- [REQUIREMENT]:
Your copy should hold only the lines from the one with "left elbow: (515, 575)" to the one with "right eye: (92, 109)", both included, each exactly as it stands below, with no pictures.

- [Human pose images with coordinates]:
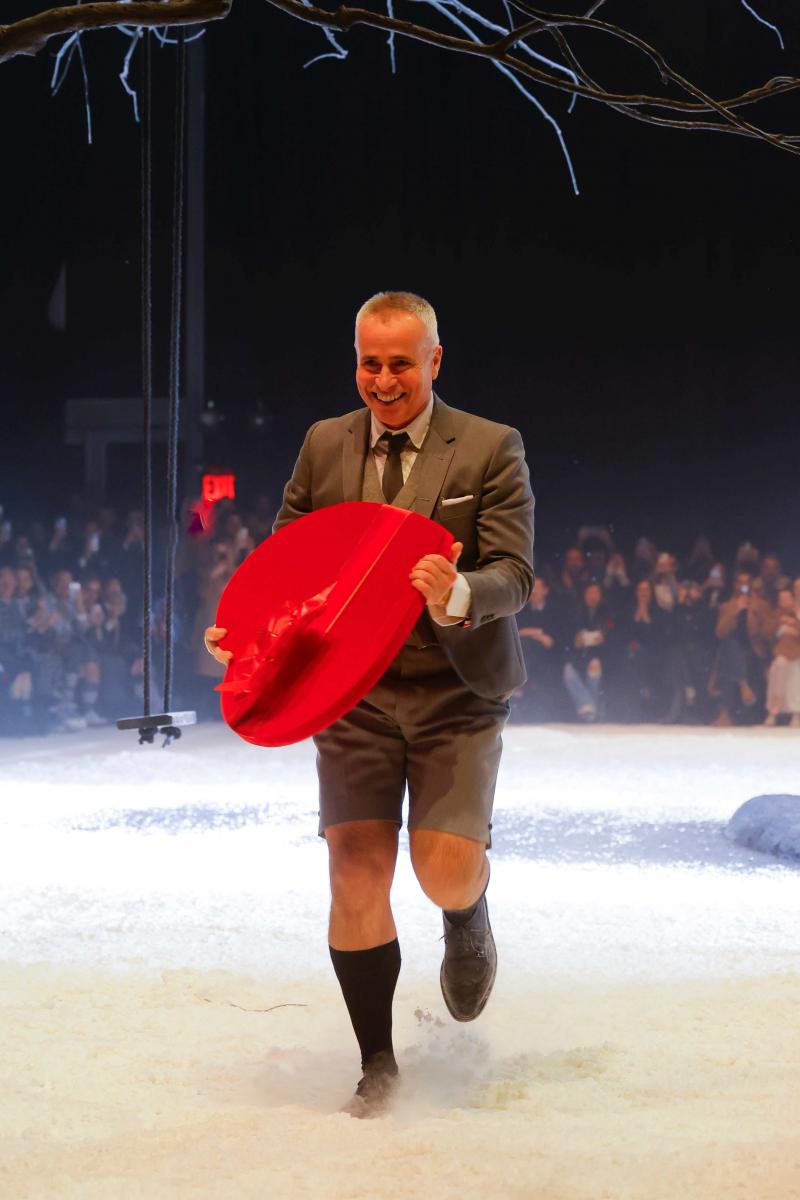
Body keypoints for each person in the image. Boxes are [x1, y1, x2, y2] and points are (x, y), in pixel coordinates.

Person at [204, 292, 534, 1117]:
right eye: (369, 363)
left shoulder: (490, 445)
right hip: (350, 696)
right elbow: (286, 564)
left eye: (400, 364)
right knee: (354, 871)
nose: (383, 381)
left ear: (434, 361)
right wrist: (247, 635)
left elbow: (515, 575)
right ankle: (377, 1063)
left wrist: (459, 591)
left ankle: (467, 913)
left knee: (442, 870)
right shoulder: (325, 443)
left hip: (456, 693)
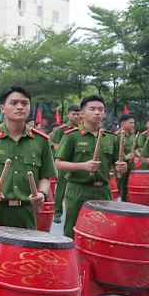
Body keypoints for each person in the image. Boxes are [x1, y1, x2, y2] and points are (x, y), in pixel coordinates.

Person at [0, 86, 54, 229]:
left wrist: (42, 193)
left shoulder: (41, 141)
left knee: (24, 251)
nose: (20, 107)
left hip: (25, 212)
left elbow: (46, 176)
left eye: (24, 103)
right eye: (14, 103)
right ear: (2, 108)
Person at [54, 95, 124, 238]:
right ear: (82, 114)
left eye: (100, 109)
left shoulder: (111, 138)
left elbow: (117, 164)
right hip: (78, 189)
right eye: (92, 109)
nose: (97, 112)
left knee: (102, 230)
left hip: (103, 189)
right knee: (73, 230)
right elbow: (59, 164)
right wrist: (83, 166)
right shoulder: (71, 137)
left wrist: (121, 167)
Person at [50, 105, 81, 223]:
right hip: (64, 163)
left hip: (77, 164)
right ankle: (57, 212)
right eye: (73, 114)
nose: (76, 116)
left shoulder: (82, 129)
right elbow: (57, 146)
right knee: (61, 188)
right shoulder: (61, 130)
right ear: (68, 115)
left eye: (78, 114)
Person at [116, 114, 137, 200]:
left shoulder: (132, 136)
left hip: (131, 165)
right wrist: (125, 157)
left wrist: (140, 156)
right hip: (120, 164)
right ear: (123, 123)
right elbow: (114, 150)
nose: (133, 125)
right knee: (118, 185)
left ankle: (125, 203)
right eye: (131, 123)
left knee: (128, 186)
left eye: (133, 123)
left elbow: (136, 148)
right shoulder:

- [SOLUTION TO THIS TASK]:
left elbow: (515, 575)
right ankle: (377, 1063)
left wrist: (459, 591)
left ankle: (467, 913)
left knee: (442, 870)
right shoulder: (325, 443)
left hip: (456, 693)
Body keypoints for each person in the image. Boxes are [x1, y1, x2, y2] and points are (x, y), in pixel coordinates.

Person at [0, 86, 54, 229]:
left wrist: (42, 193)
left shoulder: (41, 141)
left knee: (24, 251)
nose: (20, 107)
left hip: (25, 212)
left elbow: (46, 176)
left eye: (24, 103)
right eye: (14, 103)
right ear: (2, 108)
Person at [54, 95, 124, 238]:
right ear: (82, 114)
left eye: (100, 109)
left shoulder: (111, 138)
left elbow: (117, 164)
right hip: (78, 189)
right eye: (92, 109)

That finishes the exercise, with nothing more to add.